暴雨如注,砸在林家半山别墅的落地窗上,发出沉闷而急促的声响。
书房内的空气却凝滞得令人窒息。
苏念站在巨大的黑胡桃木书桌前,指尖轻轻摩挲着那支银色录音笔的金属外壳。
冰凉的触感顺着神经末梢蔓延,让她原本因寒冷而微颤的手指逐渐稳定下来。
录音笔的指示灯已经熄灭,最后那一格电量耗尽了,但它肚子里的东西,比任何电量都沉重。
“苏念,你还要闹到什么时候?”
林震宇的声音从身后传来,带着压抑不住的焦躁和不耐烦。
他穿着剪裁考究的深灰色定制西装,领带松垮地挂在颈间,手指无意识地转动着无名指上的婚戒。
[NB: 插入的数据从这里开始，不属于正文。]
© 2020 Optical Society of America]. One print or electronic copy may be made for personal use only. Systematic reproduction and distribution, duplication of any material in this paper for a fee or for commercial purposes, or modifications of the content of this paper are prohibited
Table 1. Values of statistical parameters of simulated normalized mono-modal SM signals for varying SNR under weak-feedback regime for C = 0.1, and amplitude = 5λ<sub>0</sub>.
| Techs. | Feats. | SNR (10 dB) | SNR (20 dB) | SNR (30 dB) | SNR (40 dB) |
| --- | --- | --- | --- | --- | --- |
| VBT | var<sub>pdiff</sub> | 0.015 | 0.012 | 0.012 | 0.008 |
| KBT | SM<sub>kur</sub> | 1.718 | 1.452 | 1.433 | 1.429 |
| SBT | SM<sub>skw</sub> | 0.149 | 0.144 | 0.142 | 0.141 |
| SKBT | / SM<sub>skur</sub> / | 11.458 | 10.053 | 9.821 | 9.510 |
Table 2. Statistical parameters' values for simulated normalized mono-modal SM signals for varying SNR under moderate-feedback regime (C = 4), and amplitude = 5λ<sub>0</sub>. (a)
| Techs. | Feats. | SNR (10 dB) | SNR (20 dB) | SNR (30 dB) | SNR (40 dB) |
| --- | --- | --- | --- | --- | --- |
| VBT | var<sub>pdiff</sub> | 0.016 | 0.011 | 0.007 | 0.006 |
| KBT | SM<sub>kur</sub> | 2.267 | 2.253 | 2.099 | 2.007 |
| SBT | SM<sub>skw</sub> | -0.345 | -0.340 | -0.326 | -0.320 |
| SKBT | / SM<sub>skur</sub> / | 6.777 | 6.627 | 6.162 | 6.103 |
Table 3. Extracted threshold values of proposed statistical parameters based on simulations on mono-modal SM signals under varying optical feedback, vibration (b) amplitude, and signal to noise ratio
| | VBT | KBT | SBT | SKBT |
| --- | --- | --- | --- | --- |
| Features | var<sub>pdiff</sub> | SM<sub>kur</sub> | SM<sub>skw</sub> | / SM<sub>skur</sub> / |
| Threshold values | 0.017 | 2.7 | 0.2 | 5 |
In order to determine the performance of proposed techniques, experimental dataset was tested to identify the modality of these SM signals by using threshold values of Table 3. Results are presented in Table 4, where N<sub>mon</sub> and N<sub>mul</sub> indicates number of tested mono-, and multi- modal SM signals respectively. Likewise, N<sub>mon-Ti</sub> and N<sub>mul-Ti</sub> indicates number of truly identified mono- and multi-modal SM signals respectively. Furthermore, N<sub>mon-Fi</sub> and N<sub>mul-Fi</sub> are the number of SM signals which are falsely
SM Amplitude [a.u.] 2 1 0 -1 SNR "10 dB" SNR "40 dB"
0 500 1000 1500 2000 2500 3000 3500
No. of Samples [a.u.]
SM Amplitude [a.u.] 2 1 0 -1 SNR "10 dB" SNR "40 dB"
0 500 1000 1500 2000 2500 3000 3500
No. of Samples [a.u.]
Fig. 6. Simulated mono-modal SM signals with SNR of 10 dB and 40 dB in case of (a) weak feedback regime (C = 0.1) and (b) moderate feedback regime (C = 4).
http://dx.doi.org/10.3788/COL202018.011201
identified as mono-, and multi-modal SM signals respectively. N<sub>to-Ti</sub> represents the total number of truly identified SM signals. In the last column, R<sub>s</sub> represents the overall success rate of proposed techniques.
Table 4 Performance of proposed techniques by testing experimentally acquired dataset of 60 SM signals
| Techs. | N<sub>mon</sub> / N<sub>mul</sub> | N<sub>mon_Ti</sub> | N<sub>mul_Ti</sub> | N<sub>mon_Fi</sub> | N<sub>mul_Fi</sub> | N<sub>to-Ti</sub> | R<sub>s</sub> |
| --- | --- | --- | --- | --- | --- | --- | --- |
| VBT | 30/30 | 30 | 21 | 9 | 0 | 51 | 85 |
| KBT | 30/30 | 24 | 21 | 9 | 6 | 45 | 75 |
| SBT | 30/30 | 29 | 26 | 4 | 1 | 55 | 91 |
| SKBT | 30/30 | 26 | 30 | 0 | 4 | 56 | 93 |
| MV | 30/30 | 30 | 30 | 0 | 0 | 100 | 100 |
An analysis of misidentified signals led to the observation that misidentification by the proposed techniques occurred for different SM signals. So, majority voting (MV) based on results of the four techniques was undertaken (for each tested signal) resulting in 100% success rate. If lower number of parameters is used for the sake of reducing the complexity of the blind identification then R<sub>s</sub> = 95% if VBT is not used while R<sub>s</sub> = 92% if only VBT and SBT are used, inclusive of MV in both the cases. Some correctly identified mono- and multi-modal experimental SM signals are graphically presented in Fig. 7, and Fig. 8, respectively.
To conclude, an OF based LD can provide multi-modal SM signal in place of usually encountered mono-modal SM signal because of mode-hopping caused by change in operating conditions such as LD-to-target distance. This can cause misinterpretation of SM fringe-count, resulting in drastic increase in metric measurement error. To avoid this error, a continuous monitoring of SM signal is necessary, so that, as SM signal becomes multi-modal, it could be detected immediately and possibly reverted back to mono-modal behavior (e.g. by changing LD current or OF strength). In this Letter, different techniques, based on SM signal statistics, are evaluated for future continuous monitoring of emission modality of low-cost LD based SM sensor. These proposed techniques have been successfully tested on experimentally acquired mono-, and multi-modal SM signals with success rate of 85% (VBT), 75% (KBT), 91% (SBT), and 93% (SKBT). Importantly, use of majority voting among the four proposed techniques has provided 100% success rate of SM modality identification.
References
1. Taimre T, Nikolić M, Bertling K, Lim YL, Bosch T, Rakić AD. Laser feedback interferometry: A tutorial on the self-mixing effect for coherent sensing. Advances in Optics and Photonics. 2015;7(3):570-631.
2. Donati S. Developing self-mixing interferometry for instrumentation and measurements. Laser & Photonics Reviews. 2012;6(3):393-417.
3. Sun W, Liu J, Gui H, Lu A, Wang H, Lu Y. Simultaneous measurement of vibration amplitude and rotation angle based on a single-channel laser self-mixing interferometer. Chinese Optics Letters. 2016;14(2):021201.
那是他焦虑时的习惯动作,也是他此刻内心空虚与傲慢的外化。
他以为苏念刚才的离开是崩溃后的逃避,以为她只是去淋雨冷静,却没料到她是去布网。
苏念没有回头。
她的目光落在书桌上那份刚刚签署的离婚协议上。
纸张洁白,签名凌厉。
林震宇签得很急,像是急着甩掉一个烫手的山芋,又像是急于将苏家遗留的股权彻底清洗进新欢赵曼的名下。
但他不知道,那份协议本身,就是苏念递给警方的第一份呈堂证供——证明他在清醒状态下,自愿放弃部分核心资产以换取所谓的“自由”。
而这,恰恰构成了欺诈性转移资产的铁证。
“我在等你回答。”林震宇提高了音量,皮鞋踩在大理石地面上,发出清脆的回响。
他走到苏念身后,伸手想要抓住她的肩膀。
苏念微微侧身,避开了他的触碰。
她的动作轻柔得像是一阵烟,却让林震宇的手悬在半空,显得有些尴尬。